East Midlands are running approximately 36 projects across 13 organisations, mostly in Acute Trusts including FTs, but also MH Trusts. Just over a quarter of the projects relate to the provision or refurbishment of bathrooms and WCs; other projects include improved signage; improved communications with staff and patients; installing window film to reduce overlooking into patient sleeping areas; alter location of corridor doors to provide women only areas; additional wall to bed bays to improve segregation; introduce pilot for ward hostesses to 'meet and greet' patients; improve single sex accommodation on the surgical admissions ward and the purchase of new curtains.

London SHA

Allocation: £15.3m

London is running approximately 53 projects across 26 organisations, mostly in Acute Trusts including FTs, but also MH Trusts.
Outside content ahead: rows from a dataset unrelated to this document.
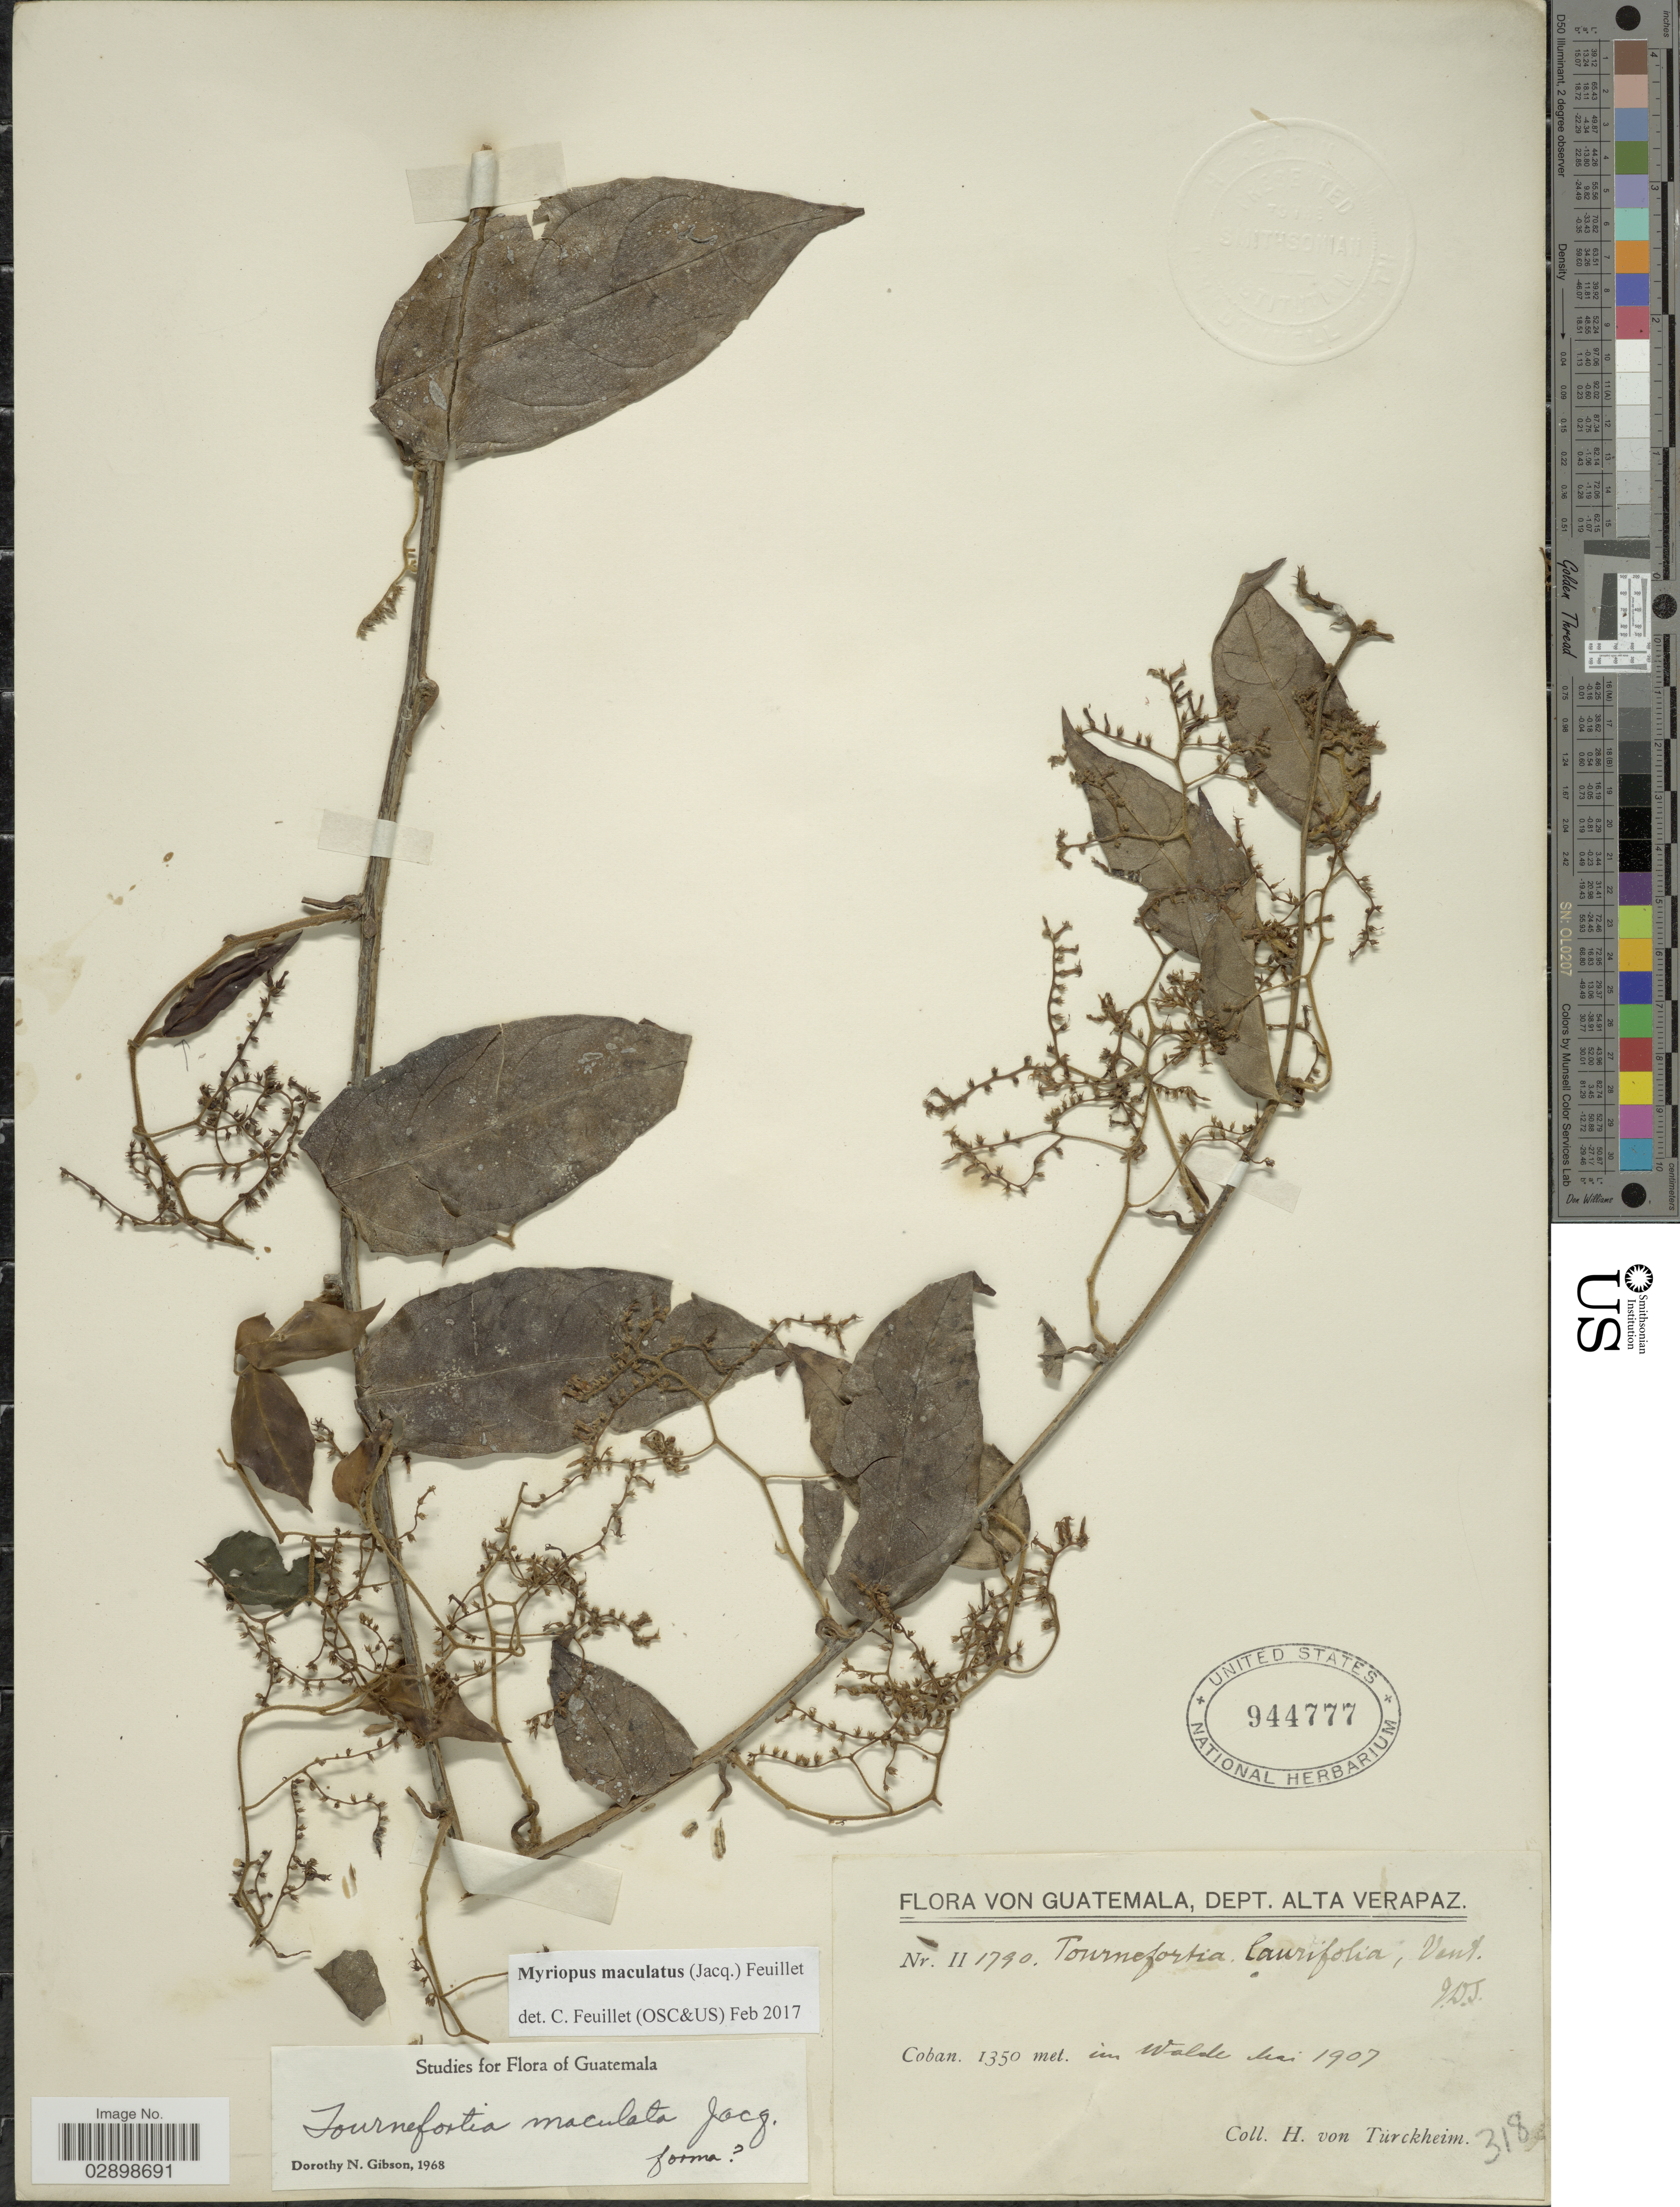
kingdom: Plantae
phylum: Tracheophyta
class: Magnoliopsida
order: Boraginales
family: Heliotropiaceae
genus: Myriopus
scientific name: Myriopus maculatus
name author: (Jacq.) Feuillet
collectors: H. von Türckheim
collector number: II1790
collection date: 1907-05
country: Guatemala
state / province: Alta Verapaz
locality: Dept. Alta Verapaz. Coban, im Walde.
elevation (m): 1350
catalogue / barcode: US 944777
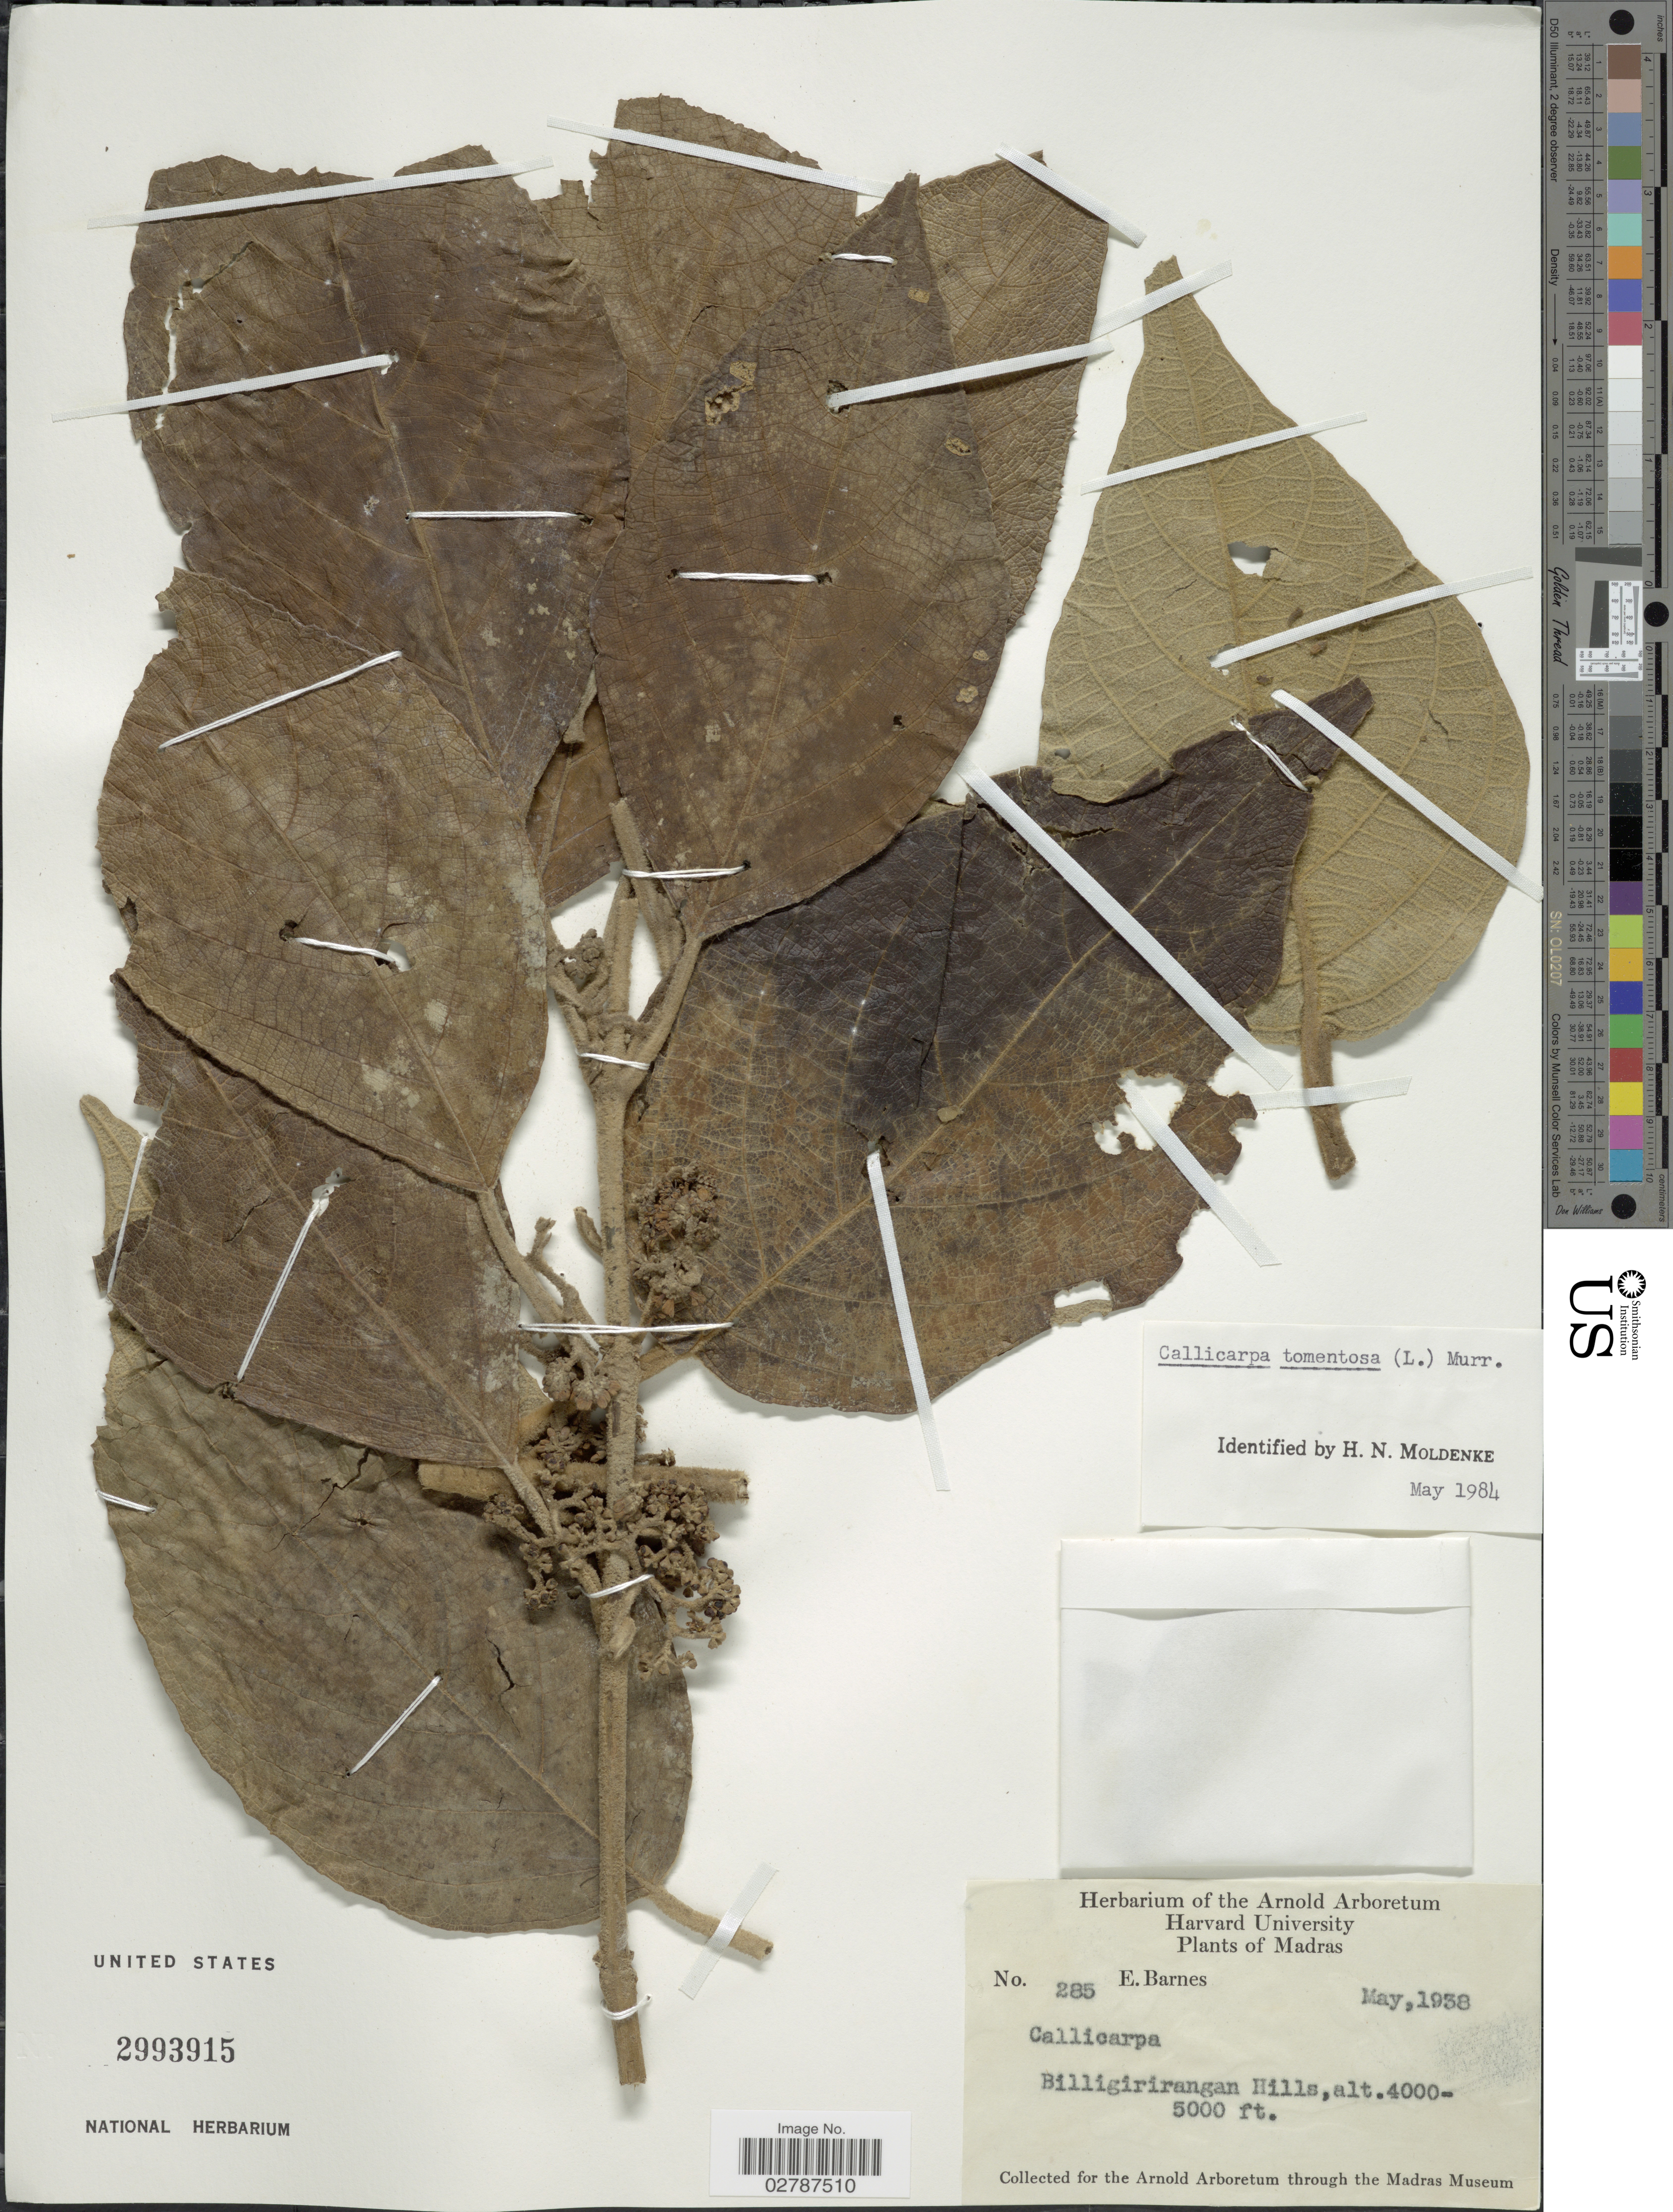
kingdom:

Just over a quarter of the projects relate to the provision or refurbishment of bathrooms and WCs. Other projects include privacy curtains, partitions to bays, installing sliding doors to 4-bedded bays, new patient monitoring equipment to admissions ward, new signage and change of use of storeroom to 2 bedded ensuite bays.

South West SHA

Allocation: £9.6m

South West is running approximately 172 projects across 18 organisations, mostly in Acute Trusts including FTs, but also MH Trusts. Just over half of the projects relate to the provision or refurbishment of bathrooms and WCs. Other projects include new curtains, converting storeroom into shower room, upgrading door locks and privacy screens, glazed screens for HDU beds, redesign and rebuild interior structures to eliminate mixed sex accommodation, improved signage, electronic bed boards for bed management system, new staff operated vision panels, patient leaflets and the appointment of fixed term champions / patient flow coordinators.


East of England SHA

Allocation: £10.3m

East of England is running approximately 51 projects across 23 organisations, mostly in Acute Trusts including FTs, but also MH Trusts. Well over half of the projects relate to the provision or refurbishment of bathrooms and WCs. Other projects include staff, patient and public comms, new screens and partitions, new signage, new ward in emergency assessment unit, converting wards into male & female areas, partitioning in day rooms to prevent overlooking sleeping areas and female only lounges.